#### Trecho para leitura:
◆ ◆ ◆ ◆ ◆

A LIBERDADE DO INTELECTO
Última Parte
Se
queremos nos aproximar de Cristo, devemos primeiro arrastar-nos
forçosamente na direção do bem, mesmo que nosso coração não o deseje. "O
reino dos céus é submetido à violência, e os violentos tomam- no pela
força", disse o Senhor (Mat. 11:12). E Ele também disse: "Esforce-se para entrar pelo portão estreito". (Luc. 13:24)
Devemos,
então, forçar-nos mesmo contra a nossa vontade na direção da virtude,
do amor quando nos faltar amor, da gentileza quando estivermos
precisando dela, na direção da simpatia do coração e da compaixão, da
paciência diante do insulto e do desprezo e da firmeza diante da
zombaria, se ainda não adquirimos o hábito dessas coisas e na direção da
oração se ainda não atingimos a oração espiritual.
Se
Deus nos vê lutando dessa maneira e nos arrastando à força para o bem
mesmo quando nosso coração parece opor-se a isso. Ele nos concederá a
verdadeira oração, nos dará compaixão, paciência, tolerância e, em
geral, nos encherá de todos os frutos do Espírito.
De
fato, se uma pessoa que não possui as outras virtudes se obriga a dizer,
simplesmente, a oração, de modo que ele possua a graça da oração, mas
ao mesmo tempo não é apático ou indiferente em relação à gentileza, à
humildade, ao amor e a todas as demais virtudes que enobrecem nossa
alma, incluindo a firmeza da fé e a confiança em Cristo, então, às vezes
o Espírito Santo lhe dá, pelo menos em parte, a graça da oração pela
qual ele tem pedido e o enche de alegria e repouso.
Mas
ele ainda está desprovido de todas as outras virtudes, porque ele não se
forçou a adquiri-las, nem pediu a Cristo por elas. Além disso, devemos
nos forçar, mesmo que involuntariamente, não só na direção das virtudes
mencionadas, pedindo para recebê-las de Deus, mas também na direção do
poder de julgar palavras inúteis e inteiramente sem valor, indignas de
serem faladas; pois devemos meditar assiduamente sobre as palavras de
Deus tanto quando falamos quanto em nosso coração.
E também devemos nos forçar a não ficar irritados ou a gritar: "Se desviem de toda amargura, raiva e grito", diz o apóstolo (Efé. 4:31); não difamar ou julgar ninguém, não se tornar pomposo.

◆ ◆ ◆ ◆ ◆

#### Instruções dos exercícios:
1: No trecho sobre a liberdade do intelecto, o que o Espírito Santo às vezes concede, pelo menos em parte, a quem se obriga a dizer a oração?
2: Dê sequência ao trecho sobre a liberdade do intelecto a partir da última frase apresentada.
O material não tem relação com o trecho sobre a liberdade do intelecto.

#### Listagem de dados:
◆ ◆ ◆ ◆ ◆

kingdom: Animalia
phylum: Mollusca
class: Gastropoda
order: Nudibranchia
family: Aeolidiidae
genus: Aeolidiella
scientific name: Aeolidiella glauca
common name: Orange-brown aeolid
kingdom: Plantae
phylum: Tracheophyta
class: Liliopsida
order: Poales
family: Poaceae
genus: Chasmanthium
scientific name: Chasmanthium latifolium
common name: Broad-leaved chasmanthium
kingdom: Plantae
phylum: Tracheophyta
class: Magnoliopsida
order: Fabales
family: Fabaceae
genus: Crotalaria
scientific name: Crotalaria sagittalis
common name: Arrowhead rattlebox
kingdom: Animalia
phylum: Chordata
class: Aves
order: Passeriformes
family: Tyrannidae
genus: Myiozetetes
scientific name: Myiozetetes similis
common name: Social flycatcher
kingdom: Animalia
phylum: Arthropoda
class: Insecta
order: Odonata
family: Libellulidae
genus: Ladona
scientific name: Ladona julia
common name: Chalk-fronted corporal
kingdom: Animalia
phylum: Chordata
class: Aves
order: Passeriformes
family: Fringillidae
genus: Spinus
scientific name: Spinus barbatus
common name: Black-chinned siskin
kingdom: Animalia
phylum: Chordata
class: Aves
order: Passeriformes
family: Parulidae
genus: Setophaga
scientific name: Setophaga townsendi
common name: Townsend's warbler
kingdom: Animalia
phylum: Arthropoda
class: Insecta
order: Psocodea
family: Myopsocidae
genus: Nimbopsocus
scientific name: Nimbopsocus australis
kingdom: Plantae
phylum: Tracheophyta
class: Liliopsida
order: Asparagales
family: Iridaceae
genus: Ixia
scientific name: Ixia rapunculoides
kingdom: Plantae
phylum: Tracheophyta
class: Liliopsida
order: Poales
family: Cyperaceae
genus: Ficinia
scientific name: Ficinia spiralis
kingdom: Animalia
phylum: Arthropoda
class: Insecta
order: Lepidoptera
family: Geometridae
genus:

◆ ◆ ◆ ◆ ◆

#### Respostas em ordem:
1: A graça da oração pela qual essa pessoa tem pedido, enchendo-a de alegria e repouso.

2:
Quando
o Senhor nos vê colocando pressão em nós mesmos e nos arrastando à
força, Ele certamente nos dá a força para fazer, de forma indolor e
fácil, o que antes era impossível fazermos, e , mesmo à força, por causa
do mal que habita dentro de nós. E então, toda a prática das virtudes
torna-se como parte de nossa natureza, pois, dali por diante, o Senhor,
como Ele prometeu, vem e habita em nós, da mesma forma que nós também
habitamos Nele; e Nele cumprimos os mandamentos com grande facilidade.
Quando
alguém se força apenas para a oração, enquanto ele não exerce ou se
força em relação à humildade, ao amor, à gentileza e a todas as outras
virtudes interdependentes, o resultado muito provável é como se segue.
Às
vezes, em resposta a sua súplica, a graça divina o visita, porque Deus
em Sua bondade e amor responde às petições daqueles que o invocam; mas
porque ele não se habituou e se treinou na prática das outras virtudes,
ou ele perde a graça que recebeu, caindo por causa da auto-presunção, ou
então ele não se dedica a essa graça e não cresce nela.
A
morada e o lugar de descanso do Espírito Santo são a humildade, o amor, a
gentileza e os outros mandamentos sagrados de Cristo. Se, portanto, uma
pessoa deseja crescer e alcançar a perfeição ao adquirir todas essas
virtudes, ela deve se forçar a adquirir e deve estabelecer-se
primeiramente na oração, lutando e esforçando-se com seu coração para
torná-lo receptivo e obediente a Deus.
Se
ele primeiro se forçar dessa maneira, subjugando completamente a
resistência de sua alma, através de um bom hábito tornando-a obediente,
de modo que ela se junte a ele em sua oração e súplica, então a graça da
oração que ele foi dada pelo Espírito cresce e floresce, repousando
sobre ele junto com a humildade, o amor e a gentileza abençoada que ele
também procurou adquirir.
Assim,
então, o Espírito também lhe concede essas virtudes, ensinando-lhe a
verdadeira humildade, o amor genuíno e a gentileza que ele se impeliu a
pedir. Assim, ele cresce e é tornado perfeito no Senhor, e é considerado
digno do reino dos céus. Pois o homem humilde nunca cai: de onde, de
fato, ele pode cair se ele se considera abaixo de tudo? Enquanto a
arrogância mental leva a uma grande humilhação, a humildade ao contrário
é uma grande glória e é altamente exaltada.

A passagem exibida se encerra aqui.